Traffic on the Beltway I-495 on April 14, 2021 in Silver Spring, MD. Credit: Photo by Katherine Frey/The Washington Post via Getty Images

The state is advancing its American Legion Bridge and 270 Corridor Program–a project aimed at improving traffic congestion and transit in the region and replacing the American Legion Bridge–and Monday the Maryland Department of Transportation is hosting its first open house to gather public feedback on the project.

The meeting will be held from 6:30 to 8:30 p.m. at Bethesda-Chevy Chase High School, 4301 East-West Highway in Bethesda.

Those unable to attend in-person open houses can submit a survey and comment on the project online and explore the project in a virtual information room. The public opinion survey must be submitted by Dec. 15, according to MDOT. Comments can also be emailed to,

Three more open houses will be held in November and December for Maryland residents to attend, two of which will be in Montgomery County:

  • Nov. 15 from 6:30 to 8:30 p.m. at the DoubleTree Hotel in Gaithersburg, 620 Perry Parkway.
  • Dec. 2 from 10 a.m. to noon at Thomas S. Wootton High School in Rockville, 2100 Wootton Parkway.
  • There will also be an open house from 6:30 to 8:30 p.m. on Nov. 16 at Frederick High School, 650 Carroll Parkway in Frederick.

According to a press release, MDOT is strongly encouraging participation in the open house meetings. Each meeting will have information stations staffed by program team members. The same information will be disseminated at each meeting and there will not be a formal presentation. Meeting materials can be found at this link.
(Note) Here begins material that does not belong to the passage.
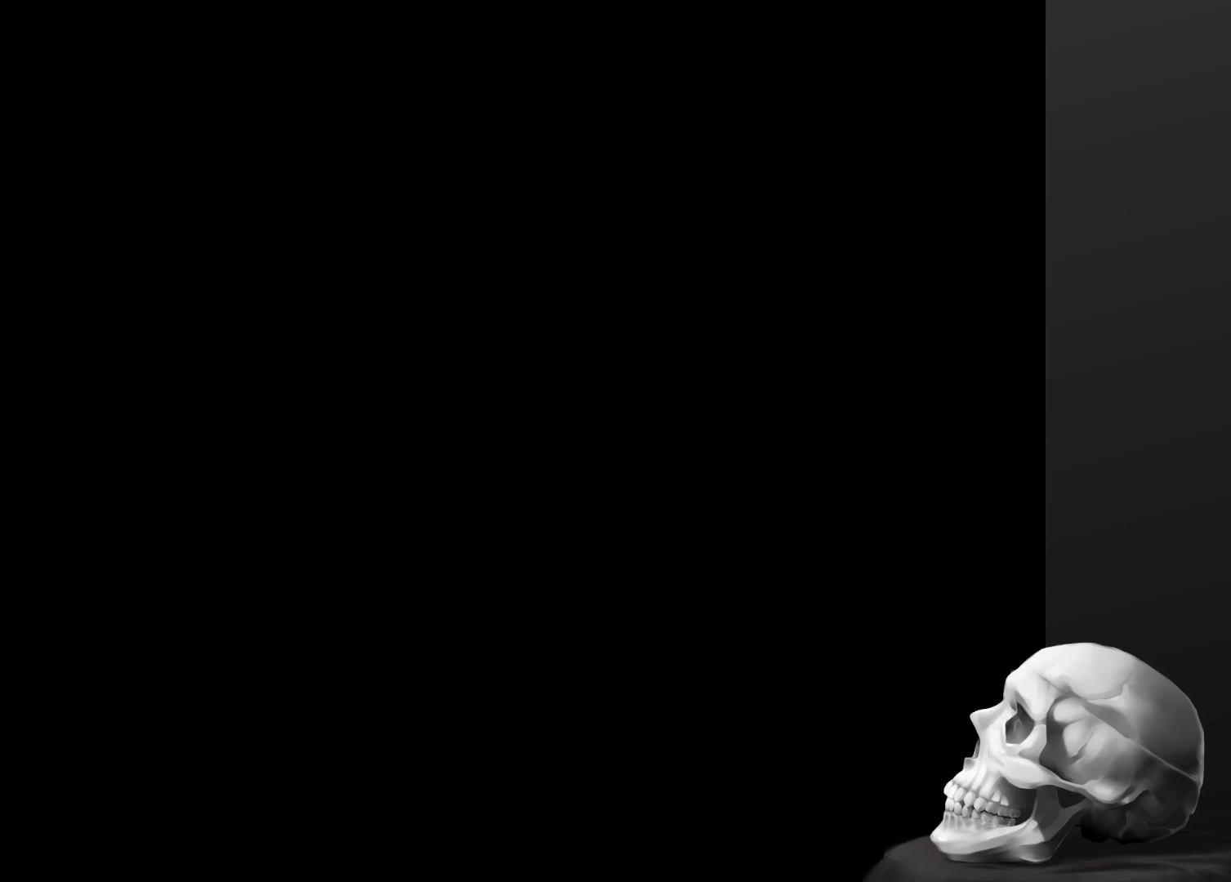
{"buttons": [], "left_stick": "center", "right_stick": "center", "events": []}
In August, Governor Wes Moore (D) announced that the state will be moving forward with plans to address “mobility and access challenges along the American Legion Bridge, I-495 and I-270.”
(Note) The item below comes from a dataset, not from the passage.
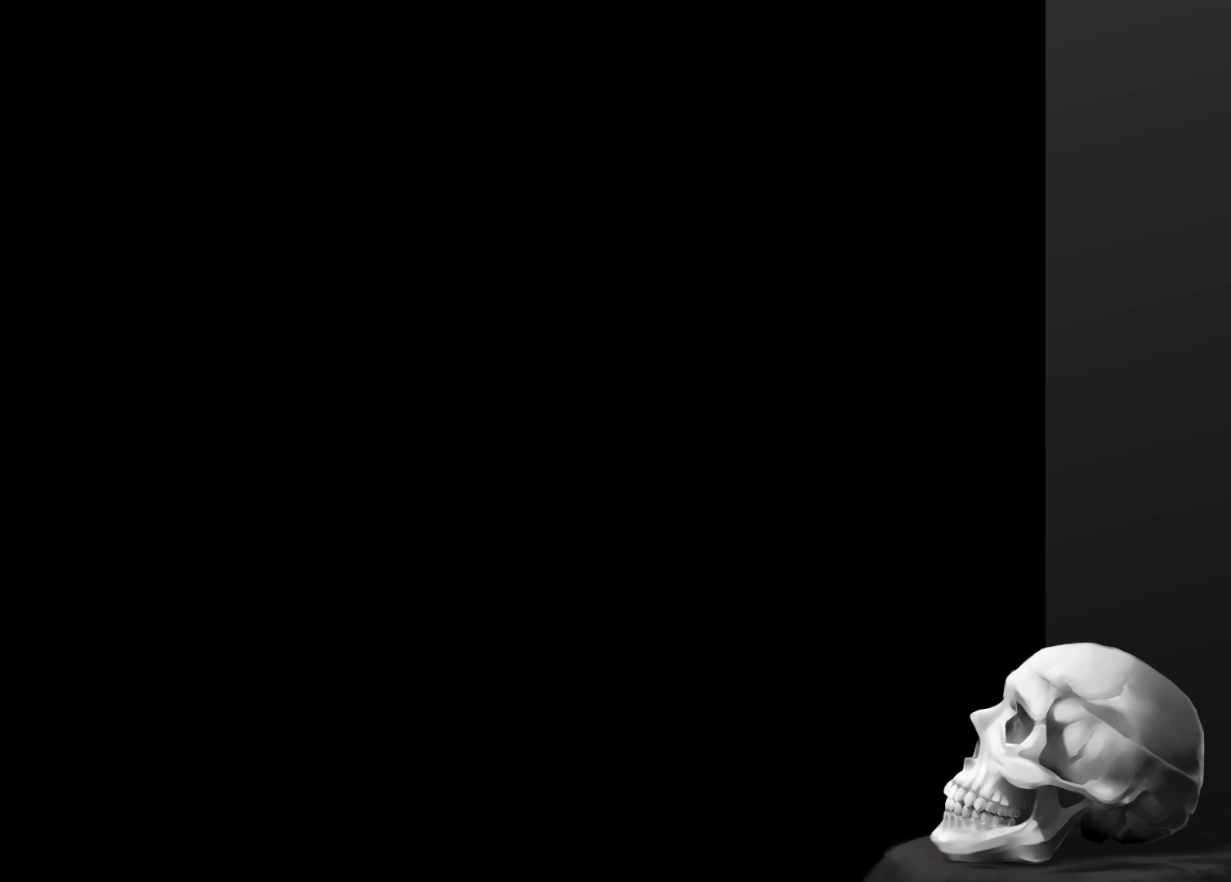
{"buttons": [], "left_stick": "center", "right_stick": "center", "events": []}
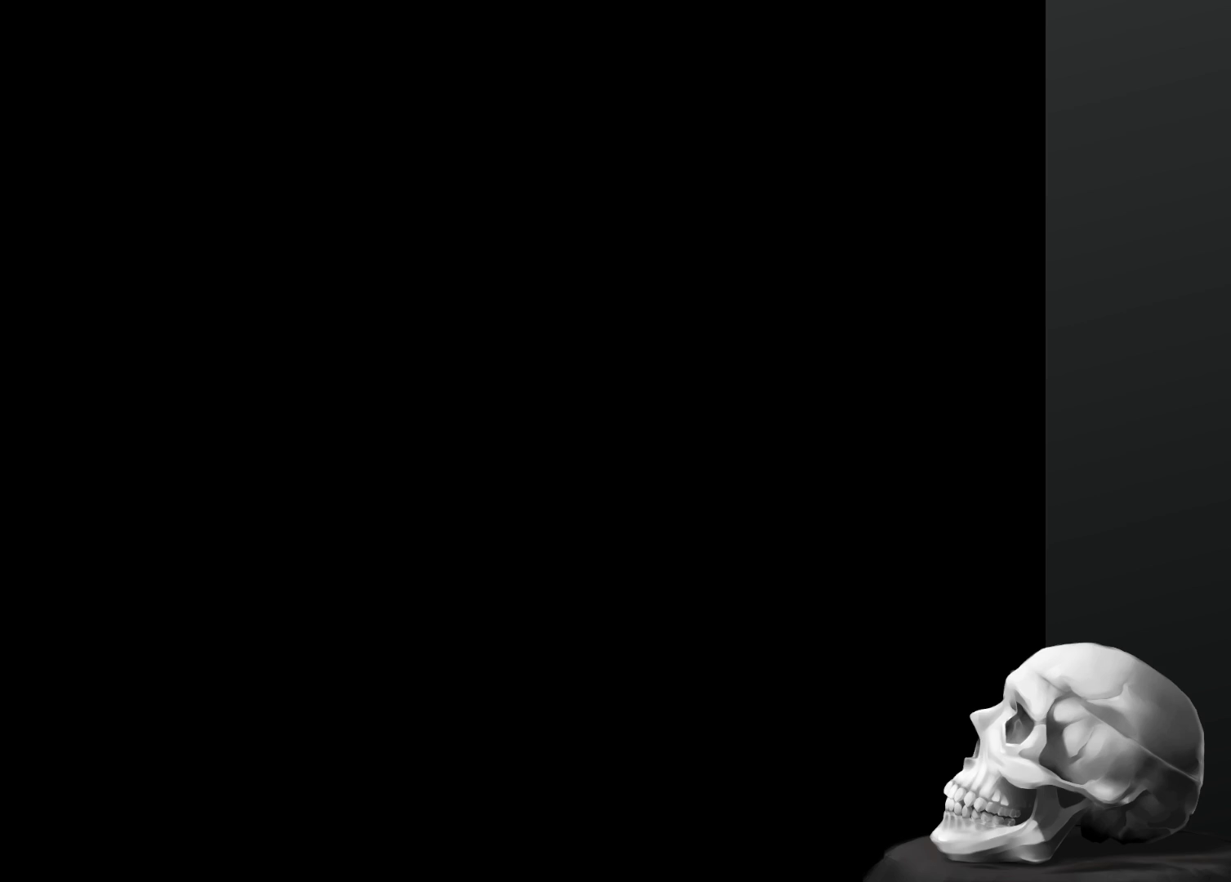
{"buttons": [], "left_stick": "center", "right_stick": "center", "events": []}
To help fund the program, the state applied for a Multimodal Project Discretionary Grant from the U.S. Department of Transportation. The State Highway Administration requested $2.419 billion in funding, according to MDOT.

The state is working in partnership with Virginia and other local jurisdictions in pursuing the federal grant to make improvements such as: the reconstruction of the American Legion Bridge; the construction of managed lanes from the bridge to and on the I-270 West Spur; and improved bicycle and pedestrian access to connect Maryland and Virginia trail networks, a press release stated.

There are five areas of focus for the department of transportation within the program: transit and ride sharing, transit-oriented development, phased approach to managed lanes, a comprehensive planning strategy for I-270 and engagement on project delivery.


“Listening to communities, officials, business leaders and stakeholders is fundamental to understand the needs of those who travel the American Legion Bridge, I-495 and I-270 every day,” said Maryland Transportation Secretary Paul J. Wiedefeld, in an August press release. “Today, and for future generations, we must work as partners to create a balanced, multimodal network that provides transportation options across jurisdictional lines and across all modes.”